Given records Block Start

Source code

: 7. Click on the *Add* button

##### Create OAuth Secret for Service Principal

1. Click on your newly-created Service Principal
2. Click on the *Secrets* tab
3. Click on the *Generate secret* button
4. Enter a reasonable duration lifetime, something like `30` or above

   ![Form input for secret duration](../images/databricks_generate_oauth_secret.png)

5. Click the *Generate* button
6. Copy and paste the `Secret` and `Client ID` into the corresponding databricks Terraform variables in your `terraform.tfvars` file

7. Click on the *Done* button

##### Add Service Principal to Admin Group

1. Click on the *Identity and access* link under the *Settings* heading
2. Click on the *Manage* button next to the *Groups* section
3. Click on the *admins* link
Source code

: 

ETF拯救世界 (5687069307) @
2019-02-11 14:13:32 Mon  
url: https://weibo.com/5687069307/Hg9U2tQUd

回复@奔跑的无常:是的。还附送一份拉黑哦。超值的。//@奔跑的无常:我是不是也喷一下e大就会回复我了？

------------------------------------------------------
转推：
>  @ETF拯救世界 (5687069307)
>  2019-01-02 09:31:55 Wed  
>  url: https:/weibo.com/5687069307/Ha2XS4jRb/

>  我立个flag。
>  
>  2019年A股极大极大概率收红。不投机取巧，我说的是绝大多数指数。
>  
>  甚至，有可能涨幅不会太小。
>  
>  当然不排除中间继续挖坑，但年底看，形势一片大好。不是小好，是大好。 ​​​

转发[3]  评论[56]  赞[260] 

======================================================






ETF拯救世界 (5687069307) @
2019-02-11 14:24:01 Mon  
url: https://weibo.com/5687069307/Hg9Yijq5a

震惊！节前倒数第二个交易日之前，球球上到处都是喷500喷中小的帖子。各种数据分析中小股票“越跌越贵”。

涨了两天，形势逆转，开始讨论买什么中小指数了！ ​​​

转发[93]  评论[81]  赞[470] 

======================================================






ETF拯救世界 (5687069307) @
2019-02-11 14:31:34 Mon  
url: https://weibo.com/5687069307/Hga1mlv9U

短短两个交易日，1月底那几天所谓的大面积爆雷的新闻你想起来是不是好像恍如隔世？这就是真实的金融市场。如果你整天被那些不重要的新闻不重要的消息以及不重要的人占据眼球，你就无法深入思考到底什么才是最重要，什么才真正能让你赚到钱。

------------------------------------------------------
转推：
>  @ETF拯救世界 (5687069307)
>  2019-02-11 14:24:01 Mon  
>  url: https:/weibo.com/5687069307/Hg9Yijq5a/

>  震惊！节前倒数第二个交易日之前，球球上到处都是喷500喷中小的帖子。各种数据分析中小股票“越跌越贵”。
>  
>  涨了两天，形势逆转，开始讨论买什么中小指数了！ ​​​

Given records Block End

◆ **Assigned task**
Write out all of the lines above without changing a single character.

◆ **Solution to this task**
Source code

: 7. Click on the *Add* button

##### Create OAuth Secret for Service Principal

1. Click on your newly-created Service Principal
2. Click on the *Secrets* tab
3. Click on the *Generate secret* button
4. Enter a reasonable duration lifetime, something like `30` or above

   ![Form input for secret duration](../images/databricks_generate_oauth_secret.png)

5. Click the *Generate* button
6. Copy and paste the `Secret` and `Client ID` into the corresponding databricks Terraform variables in your `terraform.tfvars` file

7. Click on the *Done* button

##### Add Service Principal to Admin Group

1. Click on the *Identity and access* link under the *Settings* heading
2. Click on the *Manage* button next to the *Groups* section
3. Click on the *admins* link
Source code

: 

ETF拯救世界 (5687069307) @
2019-02-11 14:13:32 Mon  
url: https://weibo.com/5687069307/Hg9U2tQUd

回复@奔跑的无常:是的。还附送一份拉黑哦。超值的。//@奔跑的无常:我是不是也喷一下e大就会回复我了？

------------------------------------------------------
转推：
>  @ETF拯救世界 (5687069307)
>  2019-01-02 09:31:55 Wed  
>  url: https:/weibo.com/5687069307/Ha2XS4jRb/

>  我立个flag。
>  
>  2019年A股极大极大概率收红。不投机取巧，我说的是绝大多数指数。
>  
>  甚至，有可能涨幅不会太小。
>  
>  当然不排除中间继续挖坑，但年底看，形势一片大好。不是小好，是大好。 ​​​

转发[3]  评论[56]  赞[260] 

======================================================






ETF拯救世界 (5687069307) @
2019-02-11 14:24:01 Mon  
url: https://weibo.com/5687069307/Hg9Yijq5a

震惊！节前倒数第二个交易日之前，球球上到处都是喷500喷中小的帖子。各种数据分析中小股票“越跌越贵”。

涨了两天，形势逆转，开始讨论买什么中小指数了！ ​​​

转发[93]  评论[81]  赞[470] 

======================================================






ETF拯救世界 (5687069307) @
2019-02-11 14:31:34 Mon  
url: https://weibo.com/5687069307/Hga1mlv9U

短短两个交易日，1月底那几天所谓的大面积爆雷的新闻你想起来是不是好像恍如隔世？这就是真实的金融市场。如果你整天被那些不重要的新闻不重要的消息以及不重要的人占据眼球，你就无法深入思考到底什么才是最重要，什么才真正能让你赚到钱。

------------------------------------------------------
转推：
>  @ETF拯救世界 (5687069307)
>  2019-02-11 14:24:01 Mon  
>  url: https:/weibo.com/5687069307/Hg9Yijq5a/

>  震惊！节前倒数第二个交易日之前，球球上到处都是喷500喷中小的帖子。各种数据分析中小股票“越跌越贵”。
>  
>  涨了两天，形势逆转，开始讨论买什么中小指数了！ ​​​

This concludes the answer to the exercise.